Welche Sanftheit, welches Wissen kommt hervor, wenn die Angst dich überwältigt?
Stell dir vor, du könntest Teile davon zulassen, indem du sie erst mal anguckst, statt sie weg-schieben zu wollen.
Es tut weh, dieses wegschieben wollen!
Nichts in Menschen will geändert werden, besonders wenn es der Kern ist.
Wenn der geändert werden soll, wird da immer eine unbewusste Kraft sein, die stärker ist.
Diese Kraft muss sich also zeigen dürfen.
Deshalb gibt es Coaching!
Ich verstehe das, obwohl ich den Job schon seit zwei Jahren mache, jetzt immer besser und tiefer.
Sich selbst zu coachen funktioniert zwar und kann viel Veränderung hervorbringen, aber die Anteile in uns, für die wie uns schämen, und die wir nicht mögen - die halten wir auch vor uns selbst zurück.
Um uns nicht mehr zu schämen, brauchen wir andere Menschen.
Denn Scham entsteht erst durch andere Menschen.
Scham in Bezug auf eine Eigenschaft oder Verhalten entsteht zuerst, weil du dich zeigst, wie du bist, und dann verurteilt dich jemand dafür.
Das passiert meist in einem jungen Alter, wo du noch mehr auf die Meinung und Orientierung anderer Menschen angewiesen bist.
Es kommt darauf an, wie etwas bezeugt wird.
Scham entsteht dadurch, dass dir jemand anderes (oder einen größere Entität wie eine Gesellschaft, Kultur) sagt, dass du falsch bist!
Scham ist also eigentlich kein Gefühl, sondern die Art, wie deine Eigenschaften und Verhaltensweisen oder Erlebnisse bezeugt werden.
Wenn ein Missbrauchsopfer sich an eine Person wendet, und ihr erzählt, was ihm widerfahren ist, und diese Person nicht unterstützend reagiert, entsteht Scham.
Und Scham kann im Coaching und in der Therapie geheilt werden.
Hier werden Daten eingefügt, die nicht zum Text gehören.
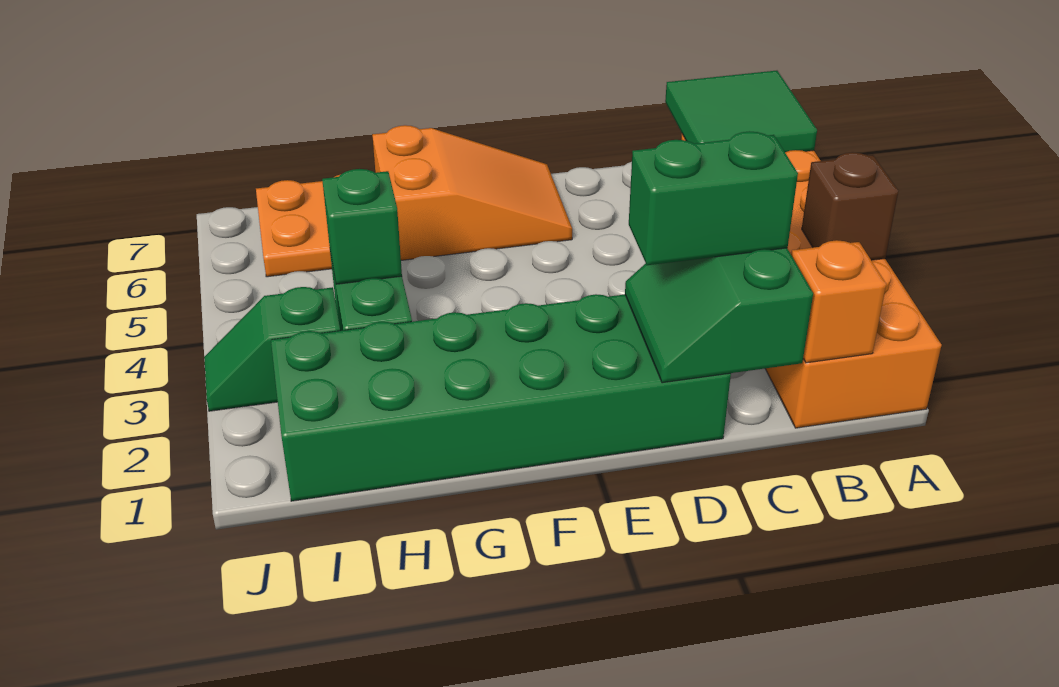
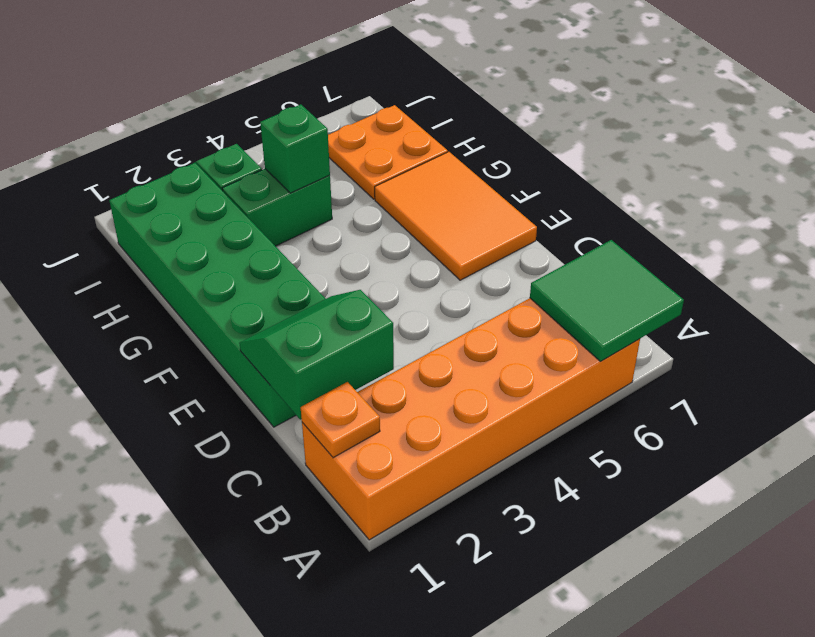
brown 1x1 brick [802,152,898,260] -> none
orange 1x1 brick [791,240,886,363] -> orange 1x1 plate [301,382,380,458]
green 1x2 brick [629,131,798,265] -> none
orange 2x3 slope [372,125,572,260] -> orange 2x3 tile [375,152,537,280]

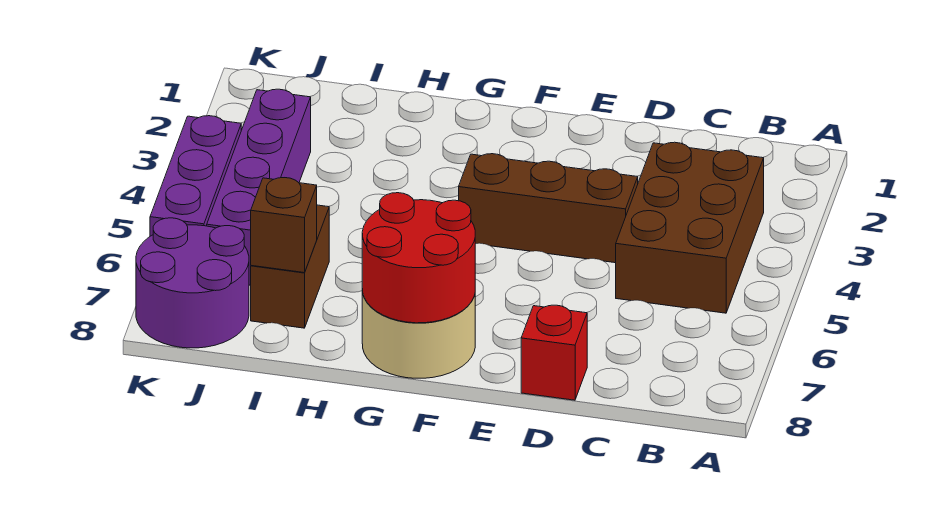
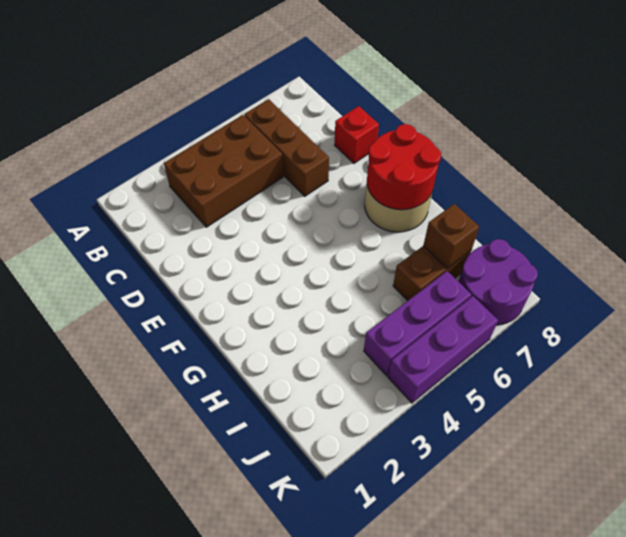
brown 1x3 brick [459,154,638,263] -> brown 1x3 brick moved to [244,99,329,196]
purple 1x4 brick [207,89,311,285] -> purple 1x3 brick [364,271,472,376]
Dadurch, dass Coach oder Therapeutin diesem schambesetzten Thema oder dieser Eigenschaft gegenüber offen und wertschätzend gegenüber tritt statt verurteilend, und Raum gibt, dass sich gezeigt werden darf.
Immer ist es der Körper, der etwas über die Kraft verrät, die in ihm steckt und zurückgehalten wird.
Und ohne immer konkrete Ziele zu stecken, bemerken meine Klientinnen am Ende der Zusammenarbeit, dass die Dinge, für die sie sich vorher abgelehnt und verurteilt haben, zu Stärken geworden sind, die sie lernen, gern zu haben. (Und finden sich meistens nebenbei in höheren Positionen der Arbeit wieder und haben eigene Theaterstücke geschrieben)
Frage dich für die kommende Woche:
"Was ist mir passiert?"
statt
"Was ist falsch mit mir?
Vielleicht kannst du das in der kommenden Woche bei dir beobachten: Welche Eigenschaften von dir willst du anders haben? Wieso? Welche Angewohnheiten sind schambesetzt? Und wo sperrt es sich dann in dir, wenn du denkst, sie ändern zu müssen?